This essay is exploratory, and I am writing it to bring some clarity and focus to my ideas and vision for this section. “The Return to Divine Stewardship” has presented some unlearning challenges for me. I created this section, originally, to present some of our responses to a growing awareness of our relationship, or lack thereof, with the Earth.

I begin by looking at the recent protests around the Dakota Pipeline, also known as #NoDAPL; these protests are serving to raise our awareness, hopefully, about our relationship with the Earth and Indigenous North Americans. In short, the protests are in response to a pipeline that would run from North Dakota to Illinois, crossing the Missouri and Mississippi rivers, a crossing that would include a part of Oahe Lake near the Standing Rock Indian reservation.

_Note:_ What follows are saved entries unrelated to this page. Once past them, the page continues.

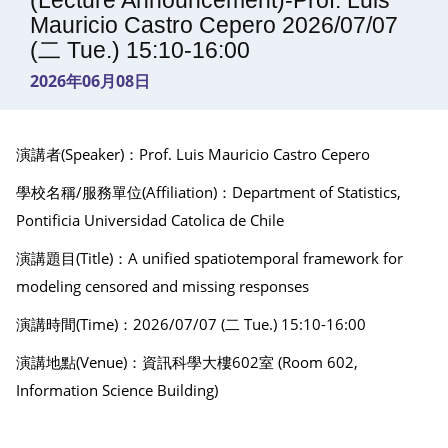
(Lecture Announcement)-Prof. Luis
Mauricio Castro Cepero 2026/07/07
(二 Tue.) 15:10-16:00
2026年06月08日
演講者(Speaker)：Prof. Luis Mauricio Castro Cepero
學校名稱/服務單位(Affiliation)：Department of Statistics,
Pontificia Universidad Catolica de Chile
演講題目(Title)：A unified spatiotemporal framework for
modeling censored and missing responses
演講時間(Time)：2026/07/07 (二 Tue.) 15:10-16:00
演講地點(Venue)：資訊科學大樓602室 (Room 602,
Information Science Building)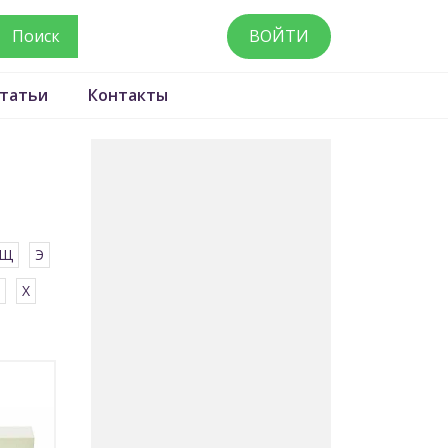
ВОЙТИ
татьи
Контакты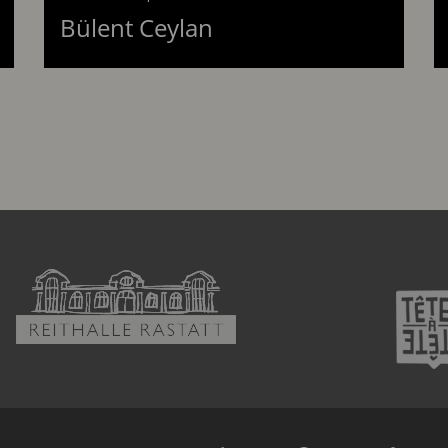
2026
am 17.10.2026
Bülent Ceylan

As a result of a massive gathering on the Standing Rock Reservation, our attention has been focused on the relationship between the United States government and the Indigenous of North America. Some of us are discovering, what the Indigenous have been voicing for more than 100 years, that broken treaties, continued land theft and containment of the Indigenous people is not history at all, but a continuation, although in a slightly different form, of settler colonialism, invasion, and forced assimilation. The assimilation that I speak of here is the assimilation of the dominant belief in separation. In this case, assimilation takes the form of corporate greed backed by state sanctioned military-force to divorce or permanently sever the relationship between Indigenous people and the Earth.

I’ve concluded that the return to Divine Stewardship may and often does intersect with long-standing social justice issues and glaring inequity. There is a clear connection, for example, between racism and environmental quality in communities of people of color. But upon closer examination, we will find that we are having few experiences that do not involve some egregious violation of the Earth’s sovereign right to live in peace and well-being.

There is the fashion industry, the industry that clothes us; it is the second largest polluter in the world.  The same folks that brought us agent-orange are bringing us GMO’s. Agent-orange was used to conduct biological warfare in Vietnam. GMO’s are used, consciously or unconsciously, to conduct biological warfare at the dinner table, except for a few countries who have banned them. We now see that the so-called improvement in quality of life we believe we are experiencing due to advances in medicine is an illusion. The pharmaceutical industrial complex provides us with drugs to numb our separation anxiety from the Earth, animals, plants and each other. Simultaneously, the manufacturing of those drugs emit toxic chemicals into the air which makes us and all life on this planet sicker! These connections, in my mind, are what we must become aware as we return to Divine Stewardship.

Our separation belief and its effects of disconnection is mirrored in all of our dysfunctional relationships, and relationship-deterioration. When we are not conscious of our inter-relatedness, interconnection and intra-dependence, it is no surprise that as the environment deteriorates, we deteriorate as a collective; nor will it surprise us that as we heal the separation, so we heal ourselves and all of our relationships.

 

So this section will be devoted to the many ways that we are healing the separation in our relationship with the planet, from the burgeoning urban farming/permaculture movements to leading edge research by scientists such as the late Dr. Masaru Emoto and natural farming advocate Masanobu Fukuoka. Deep ecologists, environmental psychologists and activists, people like you and I are waking up and making a commitment to interrogating our relationship with the belief in separation. As a result of this questioning, we are co-creating and laying the blueprint for a new paradigm that views all relationships as “holy” and deserving of respect, compassion and Stewardship.

THE FOOD WE EAT, the food that nourishes us, is a gift from the earth, from the sun, from millions of years of evolution.

It is also a gift from the farmers, livestock herders, fisher folk, who till the land, care for animals, and harvest fish. When we forget the earth from where we receive our food, food becomes non-sustainable. Food is life.

~Vandana Shiva, from “Annadana: The Gift of Food,” in Spiritual Ecology: The Cry of the Earth, Llewellyn Vaughan-Lee, editor.

Bullard, Robert D., editor. Confronting Environmental Racism: Voices from the Grassroots. South End Press, Boston Massachusetts, 1993.

Emoto, Masaru, author and Thayne, David A., translator. The Hidden Messages in Water. Atria Books, 2011.

Korn, Larry. One-Straw Revolutionary: The Philosophy and Work of Masanobu Fukuoka. Chelsea Green Publishing, White River Junction, Vermont, 2015.